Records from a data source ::
begin

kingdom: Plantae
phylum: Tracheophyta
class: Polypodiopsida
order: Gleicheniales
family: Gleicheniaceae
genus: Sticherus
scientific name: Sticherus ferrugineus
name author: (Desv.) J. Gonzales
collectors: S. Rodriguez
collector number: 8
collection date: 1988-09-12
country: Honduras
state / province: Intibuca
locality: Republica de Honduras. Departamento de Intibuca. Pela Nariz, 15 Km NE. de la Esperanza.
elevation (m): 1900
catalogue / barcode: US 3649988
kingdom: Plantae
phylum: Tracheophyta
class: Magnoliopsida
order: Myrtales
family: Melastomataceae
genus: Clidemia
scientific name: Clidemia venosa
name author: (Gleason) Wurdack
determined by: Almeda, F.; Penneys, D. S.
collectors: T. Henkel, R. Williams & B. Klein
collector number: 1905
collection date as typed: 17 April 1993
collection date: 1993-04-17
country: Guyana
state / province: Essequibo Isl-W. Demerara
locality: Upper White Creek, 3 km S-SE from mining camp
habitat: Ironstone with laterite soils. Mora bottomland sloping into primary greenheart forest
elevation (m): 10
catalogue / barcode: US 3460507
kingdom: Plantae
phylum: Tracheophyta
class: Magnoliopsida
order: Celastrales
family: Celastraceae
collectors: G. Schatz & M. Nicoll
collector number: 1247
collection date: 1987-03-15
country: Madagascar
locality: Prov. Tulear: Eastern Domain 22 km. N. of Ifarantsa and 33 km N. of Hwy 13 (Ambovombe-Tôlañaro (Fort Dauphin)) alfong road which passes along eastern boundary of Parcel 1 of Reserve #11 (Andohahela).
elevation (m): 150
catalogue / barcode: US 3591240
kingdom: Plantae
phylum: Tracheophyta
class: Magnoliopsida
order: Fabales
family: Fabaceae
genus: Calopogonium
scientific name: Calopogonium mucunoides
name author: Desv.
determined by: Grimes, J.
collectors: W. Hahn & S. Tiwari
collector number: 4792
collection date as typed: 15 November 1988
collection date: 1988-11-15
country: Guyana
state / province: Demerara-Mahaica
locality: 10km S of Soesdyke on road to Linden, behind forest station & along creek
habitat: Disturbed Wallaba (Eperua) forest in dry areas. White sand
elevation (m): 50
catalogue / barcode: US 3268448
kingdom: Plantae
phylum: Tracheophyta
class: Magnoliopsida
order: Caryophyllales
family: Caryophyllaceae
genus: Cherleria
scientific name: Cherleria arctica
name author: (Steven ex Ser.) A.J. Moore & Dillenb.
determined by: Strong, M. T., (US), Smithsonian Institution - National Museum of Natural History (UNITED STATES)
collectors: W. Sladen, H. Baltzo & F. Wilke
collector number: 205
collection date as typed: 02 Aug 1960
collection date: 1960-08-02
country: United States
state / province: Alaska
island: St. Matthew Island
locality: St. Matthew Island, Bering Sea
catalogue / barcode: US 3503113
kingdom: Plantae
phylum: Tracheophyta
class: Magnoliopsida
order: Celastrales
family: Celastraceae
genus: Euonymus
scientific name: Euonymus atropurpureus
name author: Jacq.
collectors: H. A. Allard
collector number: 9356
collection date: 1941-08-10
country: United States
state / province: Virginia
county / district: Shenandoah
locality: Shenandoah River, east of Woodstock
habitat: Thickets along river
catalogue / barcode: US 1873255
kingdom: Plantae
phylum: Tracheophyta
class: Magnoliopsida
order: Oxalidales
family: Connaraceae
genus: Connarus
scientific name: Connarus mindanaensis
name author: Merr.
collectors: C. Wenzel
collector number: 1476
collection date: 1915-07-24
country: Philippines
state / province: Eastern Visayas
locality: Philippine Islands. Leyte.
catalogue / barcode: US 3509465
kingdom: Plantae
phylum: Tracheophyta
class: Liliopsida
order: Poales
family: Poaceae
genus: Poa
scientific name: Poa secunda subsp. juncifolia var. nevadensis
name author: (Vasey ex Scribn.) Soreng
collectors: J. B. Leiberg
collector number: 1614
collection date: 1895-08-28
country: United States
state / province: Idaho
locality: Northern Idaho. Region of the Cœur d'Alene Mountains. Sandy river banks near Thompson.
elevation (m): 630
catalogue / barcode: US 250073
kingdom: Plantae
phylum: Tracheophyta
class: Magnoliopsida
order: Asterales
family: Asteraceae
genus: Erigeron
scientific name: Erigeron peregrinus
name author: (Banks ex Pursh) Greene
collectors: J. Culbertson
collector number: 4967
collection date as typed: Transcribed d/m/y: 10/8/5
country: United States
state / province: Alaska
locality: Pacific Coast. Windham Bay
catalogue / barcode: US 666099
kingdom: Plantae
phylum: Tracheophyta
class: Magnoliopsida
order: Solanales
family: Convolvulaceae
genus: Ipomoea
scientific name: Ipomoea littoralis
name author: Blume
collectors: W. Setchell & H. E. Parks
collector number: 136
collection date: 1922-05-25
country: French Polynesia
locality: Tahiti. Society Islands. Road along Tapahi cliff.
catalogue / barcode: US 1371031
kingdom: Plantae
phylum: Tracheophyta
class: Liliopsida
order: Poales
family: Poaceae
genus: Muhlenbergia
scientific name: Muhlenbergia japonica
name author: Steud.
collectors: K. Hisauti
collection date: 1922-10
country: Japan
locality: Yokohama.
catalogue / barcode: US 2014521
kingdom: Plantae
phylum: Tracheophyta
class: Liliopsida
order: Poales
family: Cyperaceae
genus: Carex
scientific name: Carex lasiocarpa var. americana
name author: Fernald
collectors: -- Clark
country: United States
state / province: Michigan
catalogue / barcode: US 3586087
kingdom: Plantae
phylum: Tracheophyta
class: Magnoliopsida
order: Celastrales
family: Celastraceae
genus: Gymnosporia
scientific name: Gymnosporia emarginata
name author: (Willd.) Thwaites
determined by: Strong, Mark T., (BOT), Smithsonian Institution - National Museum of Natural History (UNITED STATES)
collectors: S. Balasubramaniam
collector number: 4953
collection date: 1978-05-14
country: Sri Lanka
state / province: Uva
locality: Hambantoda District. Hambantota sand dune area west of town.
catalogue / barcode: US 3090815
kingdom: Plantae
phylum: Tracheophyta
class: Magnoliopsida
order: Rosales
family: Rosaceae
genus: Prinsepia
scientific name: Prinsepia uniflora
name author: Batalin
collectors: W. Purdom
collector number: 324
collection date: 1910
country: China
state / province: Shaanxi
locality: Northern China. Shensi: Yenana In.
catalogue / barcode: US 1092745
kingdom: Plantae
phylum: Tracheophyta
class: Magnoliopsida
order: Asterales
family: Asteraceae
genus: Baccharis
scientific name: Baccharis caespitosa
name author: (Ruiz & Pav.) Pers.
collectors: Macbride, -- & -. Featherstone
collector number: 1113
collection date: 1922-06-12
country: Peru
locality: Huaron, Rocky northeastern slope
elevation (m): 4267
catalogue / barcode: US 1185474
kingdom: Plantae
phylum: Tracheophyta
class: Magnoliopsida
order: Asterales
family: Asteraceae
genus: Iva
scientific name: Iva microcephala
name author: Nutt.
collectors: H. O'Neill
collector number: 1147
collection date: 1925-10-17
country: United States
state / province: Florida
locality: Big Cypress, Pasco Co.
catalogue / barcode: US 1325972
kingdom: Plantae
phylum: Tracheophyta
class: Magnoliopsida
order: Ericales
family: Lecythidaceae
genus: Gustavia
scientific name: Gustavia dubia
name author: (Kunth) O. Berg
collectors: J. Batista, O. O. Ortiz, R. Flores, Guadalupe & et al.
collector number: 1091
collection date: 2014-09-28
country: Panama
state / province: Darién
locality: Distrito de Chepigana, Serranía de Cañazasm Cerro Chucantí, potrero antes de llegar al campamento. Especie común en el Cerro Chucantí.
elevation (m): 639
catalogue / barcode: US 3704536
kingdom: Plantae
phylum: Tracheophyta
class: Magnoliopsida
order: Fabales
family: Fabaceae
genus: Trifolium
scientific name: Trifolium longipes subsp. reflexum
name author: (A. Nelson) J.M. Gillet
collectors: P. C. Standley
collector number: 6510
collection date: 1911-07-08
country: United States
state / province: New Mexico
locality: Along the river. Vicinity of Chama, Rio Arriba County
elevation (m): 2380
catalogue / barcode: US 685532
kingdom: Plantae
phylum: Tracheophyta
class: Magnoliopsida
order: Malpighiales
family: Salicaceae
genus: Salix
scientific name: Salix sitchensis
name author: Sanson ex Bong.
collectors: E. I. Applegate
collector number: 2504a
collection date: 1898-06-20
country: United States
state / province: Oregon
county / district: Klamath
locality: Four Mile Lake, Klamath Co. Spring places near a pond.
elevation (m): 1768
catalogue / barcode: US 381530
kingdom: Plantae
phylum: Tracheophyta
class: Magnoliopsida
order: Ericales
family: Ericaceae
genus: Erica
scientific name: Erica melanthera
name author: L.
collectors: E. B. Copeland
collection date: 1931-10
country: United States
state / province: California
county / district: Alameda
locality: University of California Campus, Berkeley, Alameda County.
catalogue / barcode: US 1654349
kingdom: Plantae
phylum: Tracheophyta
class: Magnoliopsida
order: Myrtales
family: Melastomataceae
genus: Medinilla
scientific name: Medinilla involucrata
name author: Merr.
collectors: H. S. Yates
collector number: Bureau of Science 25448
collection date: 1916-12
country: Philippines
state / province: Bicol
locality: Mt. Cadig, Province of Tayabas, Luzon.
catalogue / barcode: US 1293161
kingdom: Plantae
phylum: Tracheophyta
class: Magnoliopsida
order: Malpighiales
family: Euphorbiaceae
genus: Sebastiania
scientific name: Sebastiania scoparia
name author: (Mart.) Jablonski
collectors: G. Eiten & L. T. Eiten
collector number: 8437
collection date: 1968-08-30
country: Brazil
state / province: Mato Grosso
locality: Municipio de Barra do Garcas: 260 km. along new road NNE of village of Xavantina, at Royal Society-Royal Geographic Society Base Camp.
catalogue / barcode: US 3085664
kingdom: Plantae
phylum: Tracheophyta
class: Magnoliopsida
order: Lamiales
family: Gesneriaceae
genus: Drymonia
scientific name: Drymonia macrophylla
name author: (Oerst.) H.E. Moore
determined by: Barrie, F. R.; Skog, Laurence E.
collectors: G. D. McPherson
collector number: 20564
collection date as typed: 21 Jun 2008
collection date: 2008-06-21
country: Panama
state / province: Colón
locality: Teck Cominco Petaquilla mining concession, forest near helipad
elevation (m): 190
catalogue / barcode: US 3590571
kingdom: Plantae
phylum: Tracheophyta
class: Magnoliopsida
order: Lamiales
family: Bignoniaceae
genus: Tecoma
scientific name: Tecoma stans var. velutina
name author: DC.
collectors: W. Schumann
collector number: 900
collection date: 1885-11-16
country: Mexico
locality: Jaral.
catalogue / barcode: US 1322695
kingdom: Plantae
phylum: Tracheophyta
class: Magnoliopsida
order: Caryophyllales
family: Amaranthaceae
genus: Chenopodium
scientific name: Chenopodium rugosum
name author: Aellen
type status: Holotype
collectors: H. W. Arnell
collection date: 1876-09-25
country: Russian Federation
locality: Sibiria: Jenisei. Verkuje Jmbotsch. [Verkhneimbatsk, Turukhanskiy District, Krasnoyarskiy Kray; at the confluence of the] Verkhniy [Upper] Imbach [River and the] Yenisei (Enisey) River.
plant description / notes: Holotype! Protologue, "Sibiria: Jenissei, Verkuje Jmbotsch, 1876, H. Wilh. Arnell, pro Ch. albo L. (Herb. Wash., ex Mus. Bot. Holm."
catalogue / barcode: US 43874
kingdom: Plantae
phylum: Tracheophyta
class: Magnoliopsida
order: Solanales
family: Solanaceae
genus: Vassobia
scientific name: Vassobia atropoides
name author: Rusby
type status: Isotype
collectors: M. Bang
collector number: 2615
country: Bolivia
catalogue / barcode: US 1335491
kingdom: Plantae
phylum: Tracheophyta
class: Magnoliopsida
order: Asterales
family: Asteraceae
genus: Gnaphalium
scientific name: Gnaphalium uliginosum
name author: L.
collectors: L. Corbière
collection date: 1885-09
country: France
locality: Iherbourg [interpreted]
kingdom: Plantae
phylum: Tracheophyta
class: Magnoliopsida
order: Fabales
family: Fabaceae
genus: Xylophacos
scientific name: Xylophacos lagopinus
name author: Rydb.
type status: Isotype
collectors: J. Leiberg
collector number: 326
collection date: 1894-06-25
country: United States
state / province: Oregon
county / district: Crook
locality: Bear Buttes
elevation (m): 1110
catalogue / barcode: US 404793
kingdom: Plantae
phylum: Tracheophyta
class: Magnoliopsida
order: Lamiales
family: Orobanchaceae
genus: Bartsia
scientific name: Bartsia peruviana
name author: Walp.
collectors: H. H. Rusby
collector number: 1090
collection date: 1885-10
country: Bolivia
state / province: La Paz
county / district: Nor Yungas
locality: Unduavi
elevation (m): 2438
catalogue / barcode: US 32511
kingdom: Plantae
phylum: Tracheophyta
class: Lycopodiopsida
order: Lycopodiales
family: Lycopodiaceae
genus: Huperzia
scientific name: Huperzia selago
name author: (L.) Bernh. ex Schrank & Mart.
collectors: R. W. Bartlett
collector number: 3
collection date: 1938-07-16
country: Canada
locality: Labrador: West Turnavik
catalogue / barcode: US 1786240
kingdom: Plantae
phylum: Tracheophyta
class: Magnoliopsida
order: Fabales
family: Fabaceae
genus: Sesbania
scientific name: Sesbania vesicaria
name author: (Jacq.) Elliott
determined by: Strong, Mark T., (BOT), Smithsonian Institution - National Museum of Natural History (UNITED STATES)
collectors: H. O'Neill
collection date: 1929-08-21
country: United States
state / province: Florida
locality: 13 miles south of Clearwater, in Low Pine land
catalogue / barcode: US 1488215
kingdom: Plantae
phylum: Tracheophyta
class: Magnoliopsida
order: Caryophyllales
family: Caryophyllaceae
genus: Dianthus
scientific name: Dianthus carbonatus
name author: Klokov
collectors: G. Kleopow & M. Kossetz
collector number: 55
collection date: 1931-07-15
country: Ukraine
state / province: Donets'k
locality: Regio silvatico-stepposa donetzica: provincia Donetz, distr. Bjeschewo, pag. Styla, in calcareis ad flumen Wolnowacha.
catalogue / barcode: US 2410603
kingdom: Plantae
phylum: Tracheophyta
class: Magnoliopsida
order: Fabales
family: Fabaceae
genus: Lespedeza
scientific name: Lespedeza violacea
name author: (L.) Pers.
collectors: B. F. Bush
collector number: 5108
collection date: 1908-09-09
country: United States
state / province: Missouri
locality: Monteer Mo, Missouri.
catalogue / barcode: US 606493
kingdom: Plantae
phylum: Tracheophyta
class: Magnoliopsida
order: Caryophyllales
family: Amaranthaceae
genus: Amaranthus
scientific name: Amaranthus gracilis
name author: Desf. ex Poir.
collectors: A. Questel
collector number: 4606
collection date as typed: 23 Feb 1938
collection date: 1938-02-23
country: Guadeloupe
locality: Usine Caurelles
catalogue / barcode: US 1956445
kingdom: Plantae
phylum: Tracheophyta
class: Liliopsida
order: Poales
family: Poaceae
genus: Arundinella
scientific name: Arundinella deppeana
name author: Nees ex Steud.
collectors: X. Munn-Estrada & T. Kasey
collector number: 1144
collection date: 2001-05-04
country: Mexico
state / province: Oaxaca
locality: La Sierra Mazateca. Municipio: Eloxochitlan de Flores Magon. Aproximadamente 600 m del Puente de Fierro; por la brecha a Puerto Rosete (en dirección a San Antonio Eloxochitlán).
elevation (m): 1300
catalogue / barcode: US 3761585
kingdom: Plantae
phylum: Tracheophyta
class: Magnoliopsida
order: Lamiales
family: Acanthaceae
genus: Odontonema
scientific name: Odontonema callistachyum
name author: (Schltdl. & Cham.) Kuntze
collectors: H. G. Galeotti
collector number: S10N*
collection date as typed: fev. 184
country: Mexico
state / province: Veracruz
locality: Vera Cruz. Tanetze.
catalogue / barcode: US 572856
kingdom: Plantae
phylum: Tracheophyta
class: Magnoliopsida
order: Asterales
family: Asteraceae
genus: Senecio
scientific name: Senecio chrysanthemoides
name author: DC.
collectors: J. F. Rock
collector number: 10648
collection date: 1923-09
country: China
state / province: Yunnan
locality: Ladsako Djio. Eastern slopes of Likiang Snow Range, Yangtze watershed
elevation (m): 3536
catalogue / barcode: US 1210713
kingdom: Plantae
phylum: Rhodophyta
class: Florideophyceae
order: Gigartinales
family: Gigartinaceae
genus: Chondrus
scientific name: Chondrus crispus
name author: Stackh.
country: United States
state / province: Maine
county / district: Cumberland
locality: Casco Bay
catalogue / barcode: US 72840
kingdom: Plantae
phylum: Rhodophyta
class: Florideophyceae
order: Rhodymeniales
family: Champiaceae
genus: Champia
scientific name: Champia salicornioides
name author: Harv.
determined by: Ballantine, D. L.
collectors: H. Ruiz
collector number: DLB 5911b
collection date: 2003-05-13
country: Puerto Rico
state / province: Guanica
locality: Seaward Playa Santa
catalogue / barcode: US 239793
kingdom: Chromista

end

WORK INSTRUCTIONS :: Retype, character for character, the stretch of the records from the line containing "collection date as typed: 17 April 1993" through the line containing "country: Madagascar", including both of those lines and nothing else.

OUTPUT FOR THIS EXERCISE ::
collection date as typed: 17 April 1993
collection date: 1993-04-17
country: Guyana
state / province: Essequibo Isl-W. Demerara
locality: Upper White Creek, 3 km S-SE from mining camp
habitat: Ironstone with laterite soils. Mora bottomland sloping into primary greenheart forest
elevation (m): 10
catalogue / barcode: US 3460507
kingdom: Plantae
phylum: Tracheophyta
class: Magnoliopsida
order: Celastrales
family: Celastraceae
collectors: G. Schatz & M. Nicoll
collector number: 1247
collection date: 1987-03-15
country: Madagascar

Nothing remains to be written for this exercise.